Stored records:

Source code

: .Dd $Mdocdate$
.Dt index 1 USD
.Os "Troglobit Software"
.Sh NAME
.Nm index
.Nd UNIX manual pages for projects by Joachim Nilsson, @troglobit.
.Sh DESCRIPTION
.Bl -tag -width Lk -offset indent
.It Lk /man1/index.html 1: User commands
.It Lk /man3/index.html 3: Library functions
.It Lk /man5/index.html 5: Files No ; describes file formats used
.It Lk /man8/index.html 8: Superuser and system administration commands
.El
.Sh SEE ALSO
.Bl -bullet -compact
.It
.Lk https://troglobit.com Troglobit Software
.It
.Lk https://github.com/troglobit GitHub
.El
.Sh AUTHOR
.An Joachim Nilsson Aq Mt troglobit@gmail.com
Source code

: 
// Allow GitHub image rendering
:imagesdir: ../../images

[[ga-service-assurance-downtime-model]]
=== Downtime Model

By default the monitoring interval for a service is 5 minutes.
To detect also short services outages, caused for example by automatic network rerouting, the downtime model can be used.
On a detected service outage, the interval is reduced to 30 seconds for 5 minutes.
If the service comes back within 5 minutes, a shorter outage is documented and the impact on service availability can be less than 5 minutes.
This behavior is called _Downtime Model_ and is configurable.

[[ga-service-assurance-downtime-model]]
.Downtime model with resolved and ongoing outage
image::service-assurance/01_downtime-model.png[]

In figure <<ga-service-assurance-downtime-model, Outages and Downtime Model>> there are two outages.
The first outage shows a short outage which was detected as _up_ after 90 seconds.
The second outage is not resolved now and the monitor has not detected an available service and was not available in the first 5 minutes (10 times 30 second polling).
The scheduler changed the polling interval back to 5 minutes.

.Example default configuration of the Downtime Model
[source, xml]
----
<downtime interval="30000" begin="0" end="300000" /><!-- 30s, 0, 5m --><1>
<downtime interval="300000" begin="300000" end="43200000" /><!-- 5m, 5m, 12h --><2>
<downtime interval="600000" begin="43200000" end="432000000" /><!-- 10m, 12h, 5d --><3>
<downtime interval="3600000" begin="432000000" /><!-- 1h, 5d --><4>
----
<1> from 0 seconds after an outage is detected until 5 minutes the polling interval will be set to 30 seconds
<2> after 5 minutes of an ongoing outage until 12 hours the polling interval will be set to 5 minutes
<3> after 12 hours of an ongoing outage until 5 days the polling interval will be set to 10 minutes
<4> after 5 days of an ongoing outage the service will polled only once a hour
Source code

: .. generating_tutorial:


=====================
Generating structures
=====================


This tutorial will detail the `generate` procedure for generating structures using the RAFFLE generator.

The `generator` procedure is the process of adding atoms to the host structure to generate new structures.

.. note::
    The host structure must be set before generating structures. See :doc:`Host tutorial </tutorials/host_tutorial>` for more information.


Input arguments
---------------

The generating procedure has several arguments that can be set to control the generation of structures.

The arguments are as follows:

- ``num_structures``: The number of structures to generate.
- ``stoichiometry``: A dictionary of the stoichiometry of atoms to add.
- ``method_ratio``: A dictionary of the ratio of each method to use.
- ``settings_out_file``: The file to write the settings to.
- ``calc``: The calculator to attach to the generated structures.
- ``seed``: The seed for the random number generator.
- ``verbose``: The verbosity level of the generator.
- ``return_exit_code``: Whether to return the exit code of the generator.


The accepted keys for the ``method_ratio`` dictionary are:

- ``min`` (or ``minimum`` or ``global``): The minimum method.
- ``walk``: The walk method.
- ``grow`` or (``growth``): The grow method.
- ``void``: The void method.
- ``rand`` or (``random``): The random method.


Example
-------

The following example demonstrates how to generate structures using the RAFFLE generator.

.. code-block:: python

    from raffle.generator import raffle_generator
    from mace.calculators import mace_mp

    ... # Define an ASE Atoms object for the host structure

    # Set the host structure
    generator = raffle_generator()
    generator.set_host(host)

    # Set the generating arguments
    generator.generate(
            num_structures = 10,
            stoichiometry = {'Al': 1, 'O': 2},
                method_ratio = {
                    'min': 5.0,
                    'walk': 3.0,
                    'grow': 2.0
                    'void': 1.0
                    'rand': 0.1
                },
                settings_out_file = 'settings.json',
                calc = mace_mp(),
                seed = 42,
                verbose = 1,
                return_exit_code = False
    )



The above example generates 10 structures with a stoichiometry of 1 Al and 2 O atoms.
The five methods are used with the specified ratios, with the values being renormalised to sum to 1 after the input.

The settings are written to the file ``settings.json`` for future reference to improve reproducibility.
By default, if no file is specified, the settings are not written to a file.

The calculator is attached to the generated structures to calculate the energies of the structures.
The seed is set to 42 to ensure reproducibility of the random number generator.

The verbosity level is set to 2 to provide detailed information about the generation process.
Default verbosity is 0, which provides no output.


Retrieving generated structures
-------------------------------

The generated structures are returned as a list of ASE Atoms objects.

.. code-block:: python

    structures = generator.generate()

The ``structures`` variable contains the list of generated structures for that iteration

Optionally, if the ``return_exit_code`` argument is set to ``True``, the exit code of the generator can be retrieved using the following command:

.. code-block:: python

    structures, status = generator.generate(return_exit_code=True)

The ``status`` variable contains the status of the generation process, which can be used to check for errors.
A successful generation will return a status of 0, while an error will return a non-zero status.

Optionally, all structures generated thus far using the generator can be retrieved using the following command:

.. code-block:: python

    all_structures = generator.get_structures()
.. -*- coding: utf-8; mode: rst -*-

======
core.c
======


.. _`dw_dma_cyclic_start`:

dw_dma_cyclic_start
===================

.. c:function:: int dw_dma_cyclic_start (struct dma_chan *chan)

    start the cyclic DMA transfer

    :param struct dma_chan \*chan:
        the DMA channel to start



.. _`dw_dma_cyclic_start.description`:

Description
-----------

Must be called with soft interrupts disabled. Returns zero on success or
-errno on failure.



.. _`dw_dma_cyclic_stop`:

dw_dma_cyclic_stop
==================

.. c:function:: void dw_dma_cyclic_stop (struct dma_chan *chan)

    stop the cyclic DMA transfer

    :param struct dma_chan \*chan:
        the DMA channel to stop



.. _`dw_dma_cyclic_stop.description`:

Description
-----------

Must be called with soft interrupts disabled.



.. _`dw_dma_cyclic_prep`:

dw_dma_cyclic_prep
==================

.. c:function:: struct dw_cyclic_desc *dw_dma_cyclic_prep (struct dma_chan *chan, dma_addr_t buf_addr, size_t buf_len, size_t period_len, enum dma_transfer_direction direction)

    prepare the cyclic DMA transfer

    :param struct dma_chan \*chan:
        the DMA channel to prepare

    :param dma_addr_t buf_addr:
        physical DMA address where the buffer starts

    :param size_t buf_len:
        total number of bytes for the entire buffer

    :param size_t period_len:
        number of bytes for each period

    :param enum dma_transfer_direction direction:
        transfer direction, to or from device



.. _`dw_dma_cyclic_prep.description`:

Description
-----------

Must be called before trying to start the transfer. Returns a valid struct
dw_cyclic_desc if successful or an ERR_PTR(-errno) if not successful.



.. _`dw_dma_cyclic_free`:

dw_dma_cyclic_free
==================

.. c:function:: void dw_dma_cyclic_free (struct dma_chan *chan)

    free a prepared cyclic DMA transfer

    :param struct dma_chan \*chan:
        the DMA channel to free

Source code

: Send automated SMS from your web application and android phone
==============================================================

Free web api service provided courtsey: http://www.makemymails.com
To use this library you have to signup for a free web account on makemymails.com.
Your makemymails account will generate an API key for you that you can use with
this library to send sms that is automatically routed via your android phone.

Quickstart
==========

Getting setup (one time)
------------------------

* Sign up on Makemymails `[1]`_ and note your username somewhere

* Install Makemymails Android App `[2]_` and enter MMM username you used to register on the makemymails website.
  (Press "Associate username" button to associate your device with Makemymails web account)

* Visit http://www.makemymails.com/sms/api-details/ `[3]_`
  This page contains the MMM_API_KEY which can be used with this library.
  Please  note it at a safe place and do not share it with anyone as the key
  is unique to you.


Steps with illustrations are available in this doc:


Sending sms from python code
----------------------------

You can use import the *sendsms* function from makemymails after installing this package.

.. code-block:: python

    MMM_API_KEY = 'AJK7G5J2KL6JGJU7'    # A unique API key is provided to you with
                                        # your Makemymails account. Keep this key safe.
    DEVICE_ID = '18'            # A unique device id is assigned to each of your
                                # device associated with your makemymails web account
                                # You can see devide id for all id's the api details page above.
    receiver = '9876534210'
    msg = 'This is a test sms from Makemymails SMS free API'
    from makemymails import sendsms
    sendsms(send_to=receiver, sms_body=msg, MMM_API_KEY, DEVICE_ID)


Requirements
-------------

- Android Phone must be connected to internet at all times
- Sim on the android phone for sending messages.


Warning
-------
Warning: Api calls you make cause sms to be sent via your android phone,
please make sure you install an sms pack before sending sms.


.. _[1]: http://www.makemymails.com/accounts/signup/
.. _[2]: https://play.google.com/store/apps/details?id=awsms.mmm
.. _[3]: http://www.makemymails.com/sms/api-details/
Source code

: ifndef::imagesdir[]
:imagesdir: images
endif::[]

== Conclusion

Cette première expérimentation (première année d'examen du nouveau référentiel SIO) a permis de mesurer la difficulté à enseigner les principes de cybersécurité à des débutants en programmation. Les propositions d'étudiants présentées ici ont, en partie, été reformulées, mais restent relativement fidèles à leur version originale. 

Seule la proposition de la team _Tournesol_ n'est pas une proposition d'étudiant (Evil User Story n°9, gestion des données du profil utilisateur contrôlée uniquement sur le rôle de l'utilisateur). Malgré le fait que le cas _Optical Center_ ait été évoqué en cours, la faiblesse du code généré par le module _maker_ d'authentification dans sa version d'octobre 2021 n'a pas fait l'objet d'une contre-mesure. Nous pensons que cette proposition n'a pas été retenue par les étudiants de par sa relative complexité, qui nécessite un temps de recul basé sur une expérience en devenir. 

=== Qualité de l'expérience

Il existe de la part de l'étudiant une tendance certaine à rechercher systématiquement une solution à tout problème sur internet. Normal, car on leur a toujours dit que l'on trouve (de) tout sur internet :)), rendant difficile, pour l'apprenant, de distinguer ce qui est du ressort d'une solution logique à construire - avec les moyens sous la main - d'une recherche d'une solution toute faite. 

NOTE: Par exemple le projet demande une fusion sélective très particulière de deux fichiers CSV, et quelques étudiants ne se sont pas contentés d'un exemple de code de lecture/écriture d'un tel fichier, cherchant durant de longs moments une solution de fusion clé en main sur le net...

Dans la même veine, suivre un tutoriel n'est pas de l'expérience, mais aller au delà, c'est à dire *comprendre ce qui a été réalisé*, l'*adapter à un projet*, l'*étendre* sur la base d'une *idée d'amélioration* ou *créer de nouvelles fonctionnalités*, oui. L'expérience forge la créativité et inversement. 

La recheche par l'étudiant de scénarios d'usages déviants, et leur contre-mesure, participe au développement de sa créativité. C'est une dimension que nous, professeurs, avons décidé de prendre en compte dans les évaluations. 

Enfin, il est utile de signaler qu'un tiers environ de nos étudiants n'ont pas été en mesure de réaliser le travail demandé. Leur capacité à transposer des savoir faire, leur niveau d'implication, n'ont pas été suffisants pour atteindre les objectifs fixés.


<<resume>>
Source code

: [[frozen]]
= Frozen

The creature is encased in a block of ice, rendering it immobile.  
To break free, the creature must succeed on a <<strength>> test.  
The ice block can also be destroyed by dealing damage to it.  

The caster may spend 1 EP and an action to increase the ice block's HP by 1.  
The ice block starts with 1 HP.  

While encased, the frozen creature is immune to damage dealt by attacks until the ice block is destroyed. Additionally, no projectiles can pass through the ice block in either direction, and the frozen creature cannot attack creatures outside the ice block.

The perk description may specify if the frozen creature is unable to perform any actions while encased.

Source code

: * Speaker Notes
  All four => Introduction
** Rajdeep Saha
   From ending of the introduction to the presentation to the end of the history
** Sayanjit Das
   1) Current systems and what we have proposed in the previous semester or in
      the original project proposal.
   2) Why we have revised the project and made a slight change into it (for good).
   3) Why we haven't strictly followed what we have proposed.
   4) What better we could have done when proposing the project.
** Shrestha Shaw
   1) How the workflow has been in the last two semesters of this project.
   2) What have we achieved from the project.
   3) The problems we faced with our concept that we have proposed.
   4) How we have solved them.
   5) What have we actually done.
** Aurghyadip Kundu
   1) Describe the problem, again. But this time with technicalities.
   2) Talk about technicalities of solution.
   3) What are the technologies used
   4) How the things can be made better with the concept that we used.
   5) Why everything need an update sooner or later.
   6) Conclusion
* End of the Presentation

▸ WORK REQUEST:
When the word "import" shows up in a line of the entries, pull that line out.

▸ FINISHED EXERCISE:
    from raffle.generator import raffle_generator
    from mace.calculators import mace_mp
You can use import the *sendsms* function from makemymails after installing this package.
    from makemymails import sendsms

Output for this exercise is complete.